[What you have to do] Before copying, remove every picture, and then repeat all entries below precisely as written.
(Records Opens)
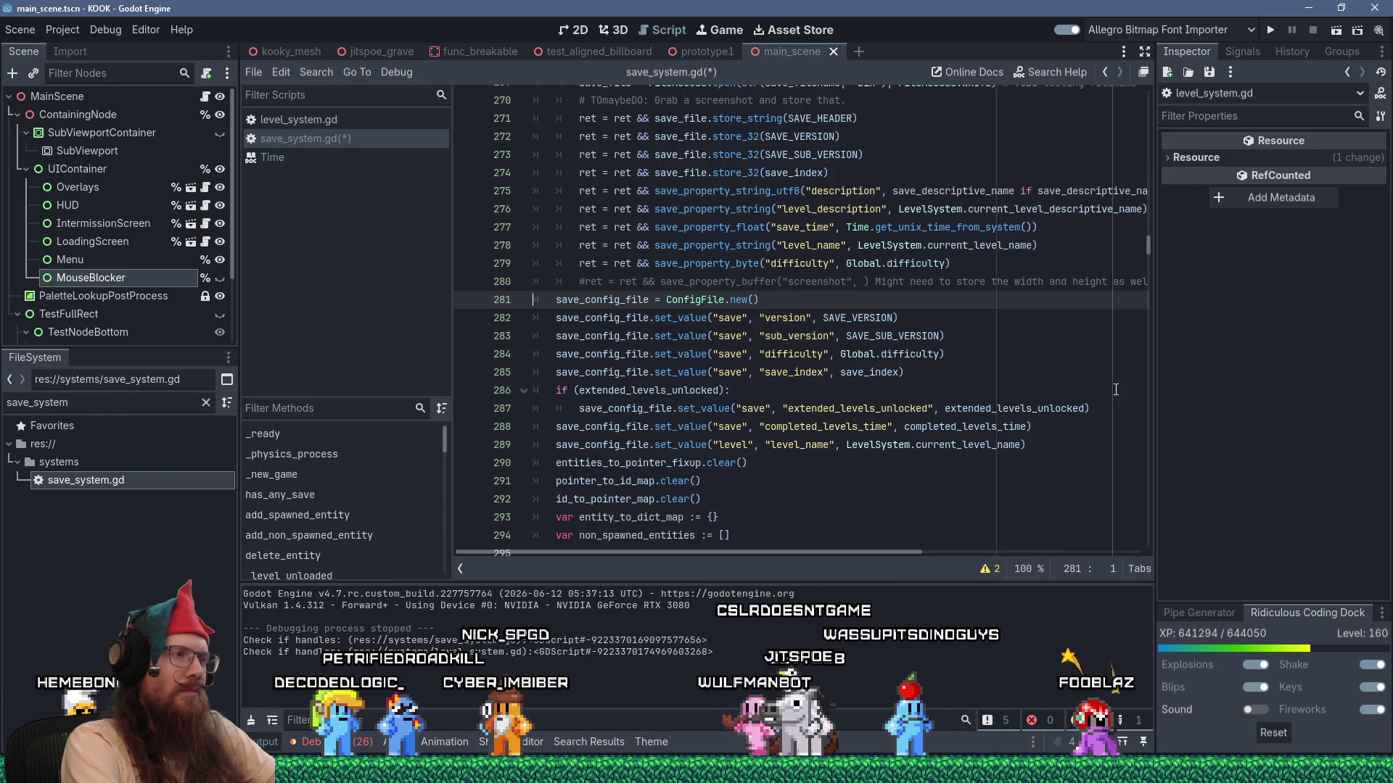
key(Down)
key(Down)
key(Down)
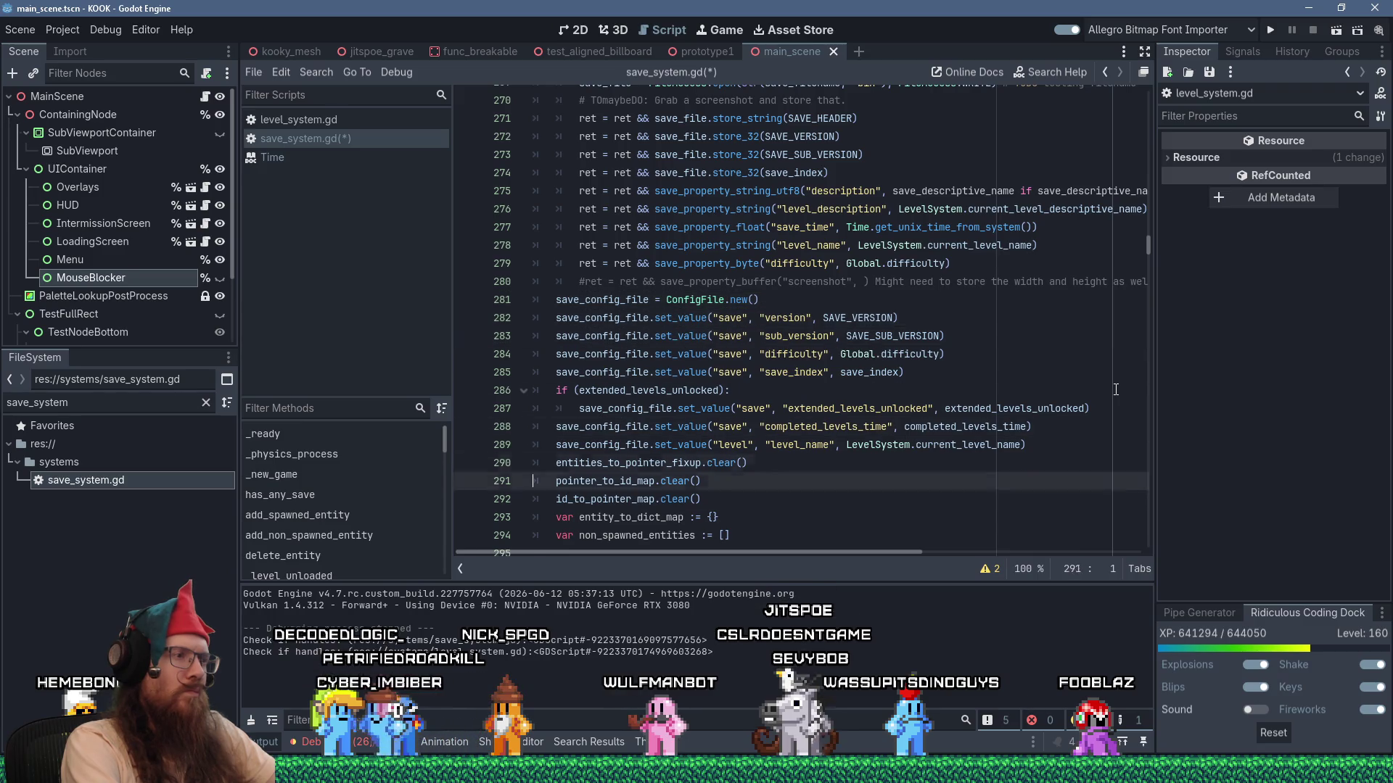
key(Down)
key(Down)
key(Down)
(Records Closes)
[Output for this task]
key(Down)
key(Down)
key(Down)
key(Down)
key(Down)
key(Down)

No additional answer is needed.